[Python-Dev] Proposal: defaultdict
Ian Bicking
ianb at colorstudy.com
Sat Feb 18 00:34:29 CET 2006
Adam Olsen wrote:
> The latter is even the prefered form, since it only invokes a single
> dict lookup:
>
> On 2/16/06, Delaney, Timothy (Tim) <tdelaney at avaya.com> wrote:
>
>> try:
>> v = d[key]
>> except:
>> v = d[key] = value
>
>
> Obviously this example could be changed to use default_factory, but I
> find it hard to believe the only use of that pattern is to set default
> keys.
I'd go further -- I doubt many cases where try:except KeyError: is used
could be refactored to use default_factory -- default_factory can only
be used to set default keys to something that can be determined sometime
close to the time the dictionary is created, and that the default is not
dependent on the context in which the key is fetched, and that default
value will not cause unintended side effects if the dictionary leaks out
of the code where it was initially used (like if the dictionary is
returned to someone). Any default factory is more often an algorithmic
detail than truly part of the nature of the dictionary itself.

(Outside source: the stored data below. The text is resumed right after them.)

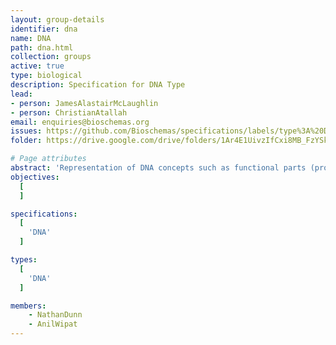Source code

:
 ```yaml
---
layout: group-details
identifier: dna
name: DNA
path: dna.html
collection: groups
active: true
type: biological
description: Specification for DNA Type
lead: 
- person: JamesAlastairMcLaughlin
- person: ChristianAtallah
email: enquiries@bioschemas.org
issues: https://github.com/Bioschemas/specifications/labels/type%3A%20DNA
folder: https://drive.google.com/drive/folders/1Ar4E1UivzIfCxi8MB_FzYSkEO_EUbe8e

# Page attributes
abstract: 'Representation of DNA concepts such as functional parts (promoters, RBS, terminators, etc), genomic features, and structure (chromosomes, plasmids, etc.)'
objectives:
  [
  ]

specifications:
  [
    'DNA'
  ]

types:
  [
    'DNA'
  ]

members:
    - NathanDunn
    - AnilWipat
---
```

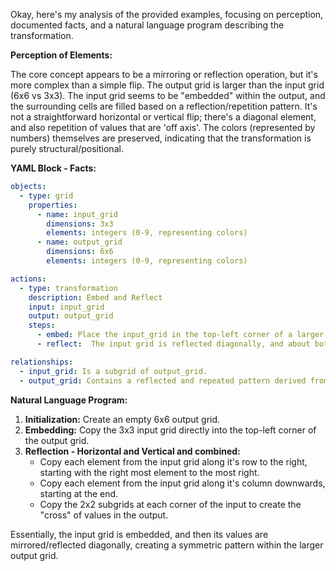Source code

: Okay, here's my analysis of the provided examples, focusing on perception, documented facts, and a natural language program describing the transformation.

**Perception of Elements:**

The core concept appears to be a mirroring or reflection operation, but it's more complex than a simple flip. The output grid is larger than the input grid (6x6 vs 3x3). The input grid seems to be "embedded" within the output, and the surrounding cells are filled based on a reflection/repetition pattern. It's not a straightforward horizontal or vertical flip; there's a diagonal element, and also repetition of values that are 'off axis'. The colors (represented by numbers) themselves are preserved, indicating that the transformation is purely structural/positional.

**YAML Block - Facts:**


```yaml
objects:
  - type: grid
    properties:
      - name: input_grid
        dimensions: 3x3
        elements: integers (0-9, representing colors)
      - name: output_grid
        dimensions: 6x6
        elements: integers (0-9, representing colors)

actions:
  - type: transformation
    description: Embed and Reflect
    input: input_grid
    output: output_grid
    steps:
      - embed: Place the input_grid in the top-left corner of a larger 6x6 grid.
      - reflect:  The input grid is reflected diagonally, and about both axes

relationships:
  - input_grid: Is a subgrid of output_grid.
  - output_grid: Contains a reflected and repeated pattern derived from the input_grid.
```


**Natural Language Program:**

1.  **Initialization:** Create an empty 6x6 output grid.
2.  **Embedding:** Copy the 3x3 input grid directly into the top-left corner of the output grid.
3.  **Reflection - Horizontal and Vertical and combined:**
    *   Copy each element from the input grid along it's row to the right, starting with the right most element to the most right.
    * Copy each element from the input grid along it's column downwards, starting at the end.
    * Copy the 2x2 subgrids at each corner of the input to create the "cross" of values in the output.

Essentially, the input grid is embedded, and then its values are mirrored/reflected diagonally, creating a symmetric pattern within the larger output grid.
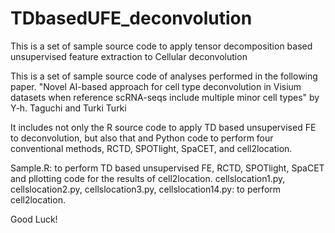 # TDbasedUFE_deconvolution
This is a set of sample source code to apply tensor decomposition based unsupervised feature extraction to Cellular deconvolution 

This is a set of sample source code of analyses performed in the following paper.
"Novel AI-based approach for cell type deconvolution in Visium datasets when reference scRNA-seqs include multiple minor cell types" by Y-h. Taguchi and Turki Turki

It includes not only the R source code to apply TD based unsupervised FE to deconvolution, but also that and Python code to perform four conventional methods, RCTD, SPOTlight, SpaCET, and cell2location. 

Sample.R: to perform TD based unsupervised FE, RCTD, SPOTlight, SpaCET and pllotting code for the results of cell2location.
cellslocation1.py, cellslocation2.py, cellslocation3.py, cellslocation14.py: to perform cell2location.

Good Luck!
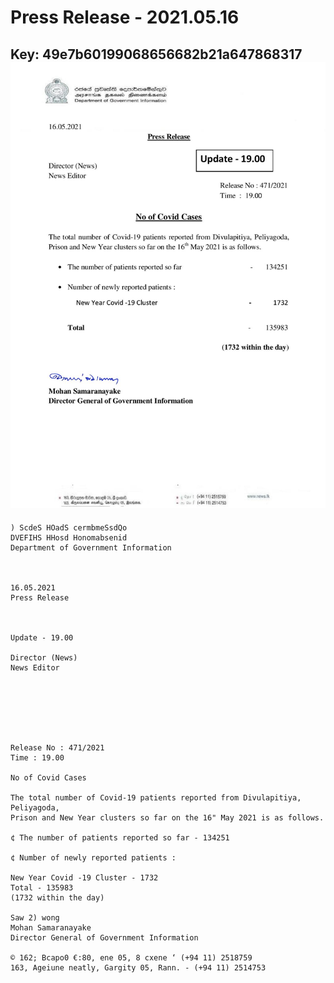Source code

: # Press Release - 2021.05.16 
Key: 49e7b60199068656682b21a647868317 
![img](img/49e7b60199068656682b21a647868317.jpg)
---
```
) ScdeS HOadS cermbmeSsdQo
DVEFIHS HHosd Honomabsenid
Department of Government Information

 

16.05.2021
Press Release

 

Update - 19.00

Director (News)
News Editor

 

 

 

Release No : 471/2021
Time : 19.00

No of Covid Cases

The total number of Covid-19 patients reported from Divulapitiya, Peliyagoda,
Prison and New Year clusters so far on the 16" May 2021 is as follows.

¢ The number of patients reported so far - 134251

¢ Number of newly reported patients :

New Year Covid -19 Cluster - 1732
Total - 135983
(1732 within the day)

Saw 2) wong
Mohan Samaranayake
Director General of Government Information

© 162; Bcapo0 €:80, ene 05, 8 cxene ‘ (+94 11) 2518759
163, Ageiune neatly, Gargity 05, Rann. - (+94 11) 2514753

```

For instance, here is something I do often:
try:
value = cache[key]
except KeyError:
... calculate value ...
cache[key] = value
Realistically, factoring "... calculate value ..." into a factory that
calculates the value would be difficult, produce highly unreadable code,
perform worse, and have more bugs. For simple factories like "list" and
"dict" the factory works okay. For immutable values like 0 and None,
the factory (lambda : 0 and lambda : None) is a wasteful way to create a
default value (because storing the value in the dictionary is
unnecessary). For non-trivial factories the whole thing falls apart,
and one can just hope that no one will try to use this feature and will
instead stick with the try:except KeyError: technique.